Task instructions: Repeat every one of the lines below word for word.

--- Raw data ---

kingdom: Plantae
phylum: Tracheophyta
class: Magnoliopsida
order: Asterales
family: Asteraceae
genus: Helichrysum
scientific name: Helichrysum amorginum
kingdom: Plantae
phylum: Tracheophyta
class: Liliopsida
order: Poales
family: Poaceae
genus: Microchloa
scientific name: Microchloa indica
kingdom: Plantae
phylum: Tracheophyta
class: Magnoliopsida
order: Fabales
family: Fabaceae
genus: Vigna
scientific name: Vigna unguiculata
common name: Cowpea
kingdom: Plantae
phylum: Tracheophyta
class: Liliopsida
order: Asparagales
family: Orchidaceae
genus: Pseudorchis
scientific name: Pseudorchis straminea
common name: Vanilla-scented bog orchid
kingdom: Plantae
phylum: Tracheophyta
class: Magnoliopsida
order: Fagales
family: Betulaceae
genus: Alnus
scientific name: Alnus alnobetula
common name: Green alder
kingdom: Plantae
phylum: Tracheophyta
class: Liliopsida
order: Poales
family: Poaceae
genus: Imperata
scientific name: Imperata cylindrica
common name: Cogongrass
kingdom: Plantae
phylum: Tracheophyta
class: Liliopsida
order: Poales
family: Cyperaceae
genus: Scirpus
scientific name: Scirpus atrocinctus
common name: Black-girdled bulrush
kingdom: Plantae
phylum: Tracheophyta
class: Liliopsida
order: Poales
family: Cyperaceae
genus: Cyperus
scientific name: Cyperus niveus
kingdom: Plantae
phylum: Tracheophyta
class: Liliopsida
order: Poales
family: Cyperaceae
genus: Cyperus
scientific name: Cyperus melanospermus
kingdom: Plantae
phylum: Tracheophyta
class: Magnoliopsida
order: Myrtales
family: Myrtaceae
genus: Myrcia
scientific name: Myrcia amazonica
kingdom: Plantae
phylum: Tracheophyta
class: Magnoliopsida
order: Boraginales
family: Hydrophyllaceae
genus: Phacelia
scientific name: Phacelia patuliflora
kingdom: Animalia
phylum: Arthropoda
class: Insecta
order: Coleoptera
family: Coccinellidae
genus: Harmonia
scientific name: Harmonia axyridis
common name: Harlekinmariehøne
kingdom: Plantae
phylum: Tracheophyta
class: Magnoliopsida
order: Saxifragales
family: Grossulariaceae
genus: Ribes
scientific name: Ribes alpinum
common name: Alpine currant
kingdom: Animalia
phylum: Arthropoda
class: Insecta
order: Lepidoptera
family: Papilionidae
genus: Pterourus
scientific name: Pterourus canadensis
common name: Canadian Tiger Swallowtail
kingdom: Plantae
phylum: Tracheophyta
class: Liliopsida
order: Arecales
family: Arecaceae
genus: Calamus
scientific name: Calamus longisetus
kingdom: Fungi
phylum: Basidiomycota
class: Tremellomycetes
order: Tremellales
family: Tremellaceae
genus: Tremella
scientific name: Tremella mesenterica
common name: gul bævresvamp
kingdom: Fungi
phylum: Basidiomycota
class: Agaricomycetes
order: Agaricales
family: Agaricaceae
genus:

---

Result for this task:
kingdom: Plantae
phylum: Tracheophyta
class: Magnoliopsida
order: Asterales
family: Asteraceae
genus: Helichrysum
scientific name: Helichrysum amorginum
kingdom: Plantae
phylum: Tracheophyta
class: Liliopsida
order: Poales
family: Poaceae
genus: Microchloa
scientific name: Microchloa indica
kingdom: Plantae
phylum: Tracheophyta
class: Magnoliopsida
order: Fabales
family: Fabaceae
genus: Vigna
scientific name: Vigna unguiculata
common name: Cowpea
kingdom: Plantae
phylum: Tracheophyta
class: Liliopsida
order: Asparagales
family: Orchidaceae
genus: Pseudorchis
scientific name: Pseudorchis straminea
common name: Vanilla-scented bog orchid
kingdom: Plantae
phylum: Tracheophyta
class: Magnoliopsida
order: Fagales
family: Betulaceae
genus: Alnus
scientific name: Alnus alnobetula
common name: Green alder
kingdom: Plantae
phylum: Tracheophyta
class: Liliopsida
order: Poales
family: Poaceae
genus: Imperata
scientific name: Imperata cylindrica
common name: Cogongrass
kingdom: Plantae
phylum: Tracheophyta
class: Liliopsida
order: Poales
family: Cyperaceae
genus: Scirpus
scientific name: Scirpus atrocinctus
common name: Black-girdled bulrush
kingdom: Plantae
phylum: Tracheophyta
class: Liliopsida
order: Poales
family: Cyperaceae
genus: Cyperus
scientific name: Cyperus niveus
kingdom: Plantae
phylum: Tracheophyta
class: Liliopsida
order: Poales
family: Cyperaceae
genus: Cyperus
scientific name: Cyperus melanospermus
kingdom: Plantae
phylum: Tracheophyta
class: Magnoliopsida
order: Myrtales
family: Myrtaceae
genus: Myrcia
scientific name: Myrcia amazonica
kingdom: Plantae
phylum: Tracheophyta
class: Magnoliopsida
order: Boraginales
family: Hydrophyllaceae
genus: Phacelia
scientific name: Phacelia patuliflora
kingdom: Animalia
phylum: Arthropoda
class: Insecta
order: Coleoptera
family: Coccinellidae
genus: Harmonia
scientific name: Harmonia axyridis
common name: Harlekinmariehøne
kingdom: Plantae
phylum: Tracheophyta
class: Magnoliopsida
order: Saxifragales
family: Grossulariaceae
genus: Ribes
scientific name: Ribes alpinum
common name: Alpine currant
kingdom: Animalia
phylum: Arthropoda
class: Insecta
order: Lepidoptera
family: Papilionidae
genus: Pterourus
scientific name: Pterourus canadensis
common name: Canadian Tiger Swallowtail
kingdom: Plantae
phylum: Tracheophyta
class: Liliopsida
order: Arecales
family: Arecaceae
genus: Calamus
scientific name: Calamus longisetus
kingdom: Fungi
phylum: Basidiomycota
class: Tremellomycetes
order: Tremellales
family: Tremellaceae
genus: Tremella
scientific name: Tremella mesenterica
common name: gul bævresvamp
kingdom: Fungi
phylum: Basidiomycota
class: Agaricomycetes
order: Agaricales
family: Agaricaceae
genus:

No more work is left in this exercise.